◆ Activity: Please convert every line of the items below into a numbered list, skipping any blank lines. Leave the pictures out of your answer.

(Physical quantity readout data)
+---+
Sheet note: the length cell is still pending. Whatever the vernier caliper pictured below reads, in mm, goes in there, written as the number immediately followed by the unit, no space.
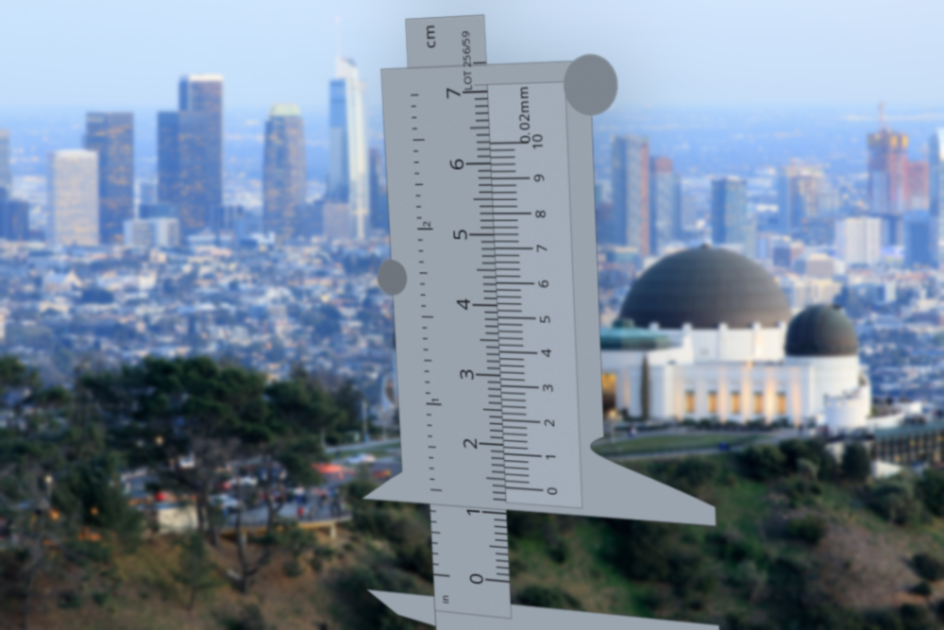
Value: 13.8mm
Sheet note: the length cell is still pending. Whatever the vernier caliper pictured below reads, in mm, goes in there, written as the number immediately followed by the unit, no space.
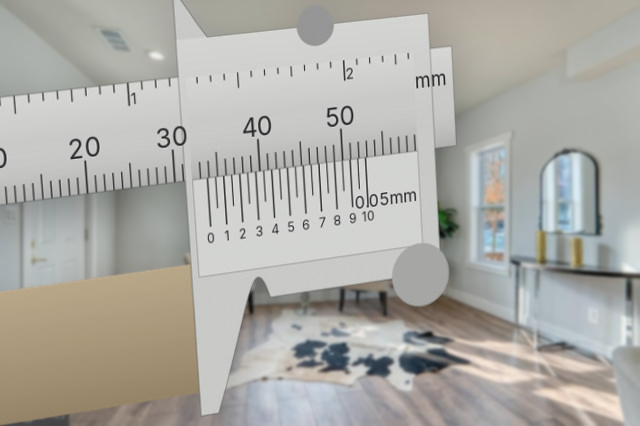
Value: 33.8mm
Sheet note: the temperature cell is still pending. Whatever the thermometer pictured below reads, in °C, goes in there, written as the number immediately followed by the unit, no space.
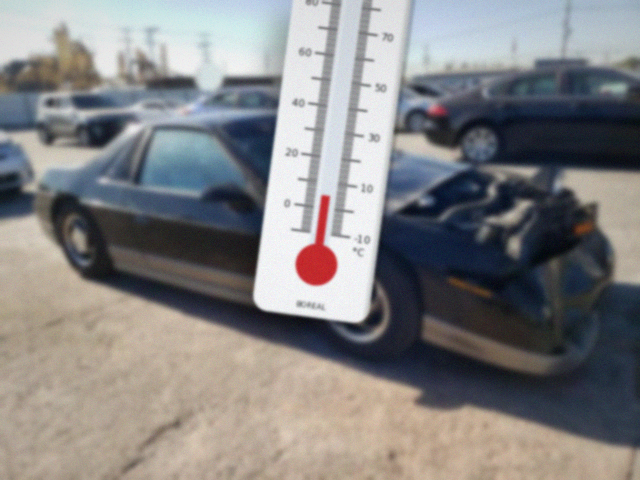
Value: 5°C
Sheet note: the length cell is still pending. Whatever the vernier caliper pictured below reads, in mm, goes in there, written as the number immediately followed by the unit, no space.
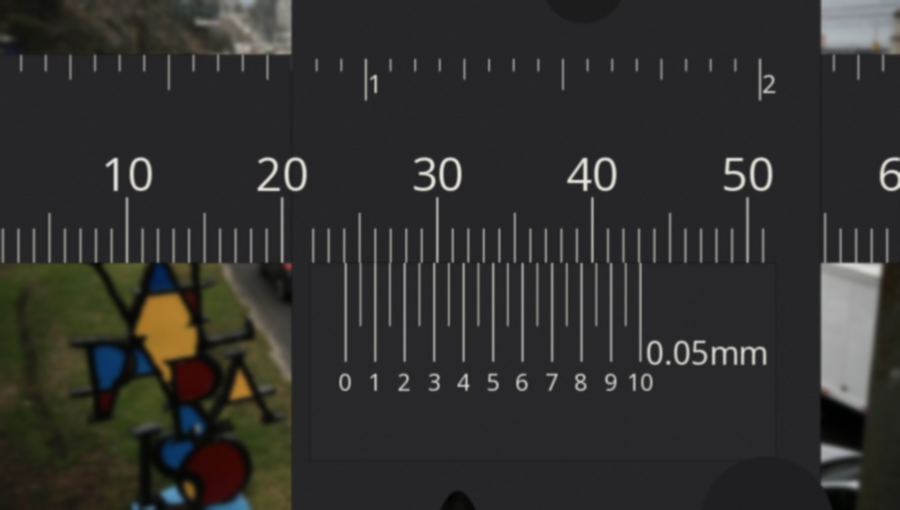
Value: 24.1mm
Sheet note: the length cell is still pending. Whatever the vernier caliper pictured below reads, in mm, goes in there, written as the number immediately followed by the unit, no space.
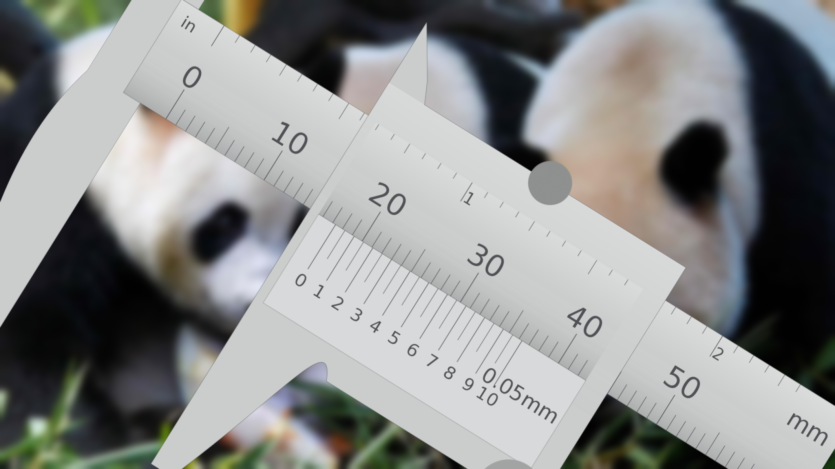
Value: 17.3mm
+---+
◆ Exercise response:
1. Sheet note: the length cell is still pending. Whatever the vernier caliper pictured below reads, in mm, goes in there, written as the number immediately followed by the unit, no space.
2. Value: 13.8mm
3. Sheet note: the length cell is still pending. Whatever the vernier caliper pictured below reads, in mm, goes in there, written as the number immediately followed by the unit, no space.
4. Value: 33.8mm
5. Sheet note: the temperature cell is still pending. Whatever the thermometer pictured below reads, in °C, goes in there, written as the number immediately followed by the unit, no space.
6. Value: 5°C
7. Sheet note: the length cell is still pending. Whatever the vernier caliper pictured below reads, in mm, goes in there, written as the number immediately followed by the unit, no space.
8. Value: 24.1mm
9. Sheet note: the length cell is still pending. Whatever the vernier caliper pictured below reads, in mm, goes in there, written as the number immediately followed by the unit, no space.
10. Value: 17.3mm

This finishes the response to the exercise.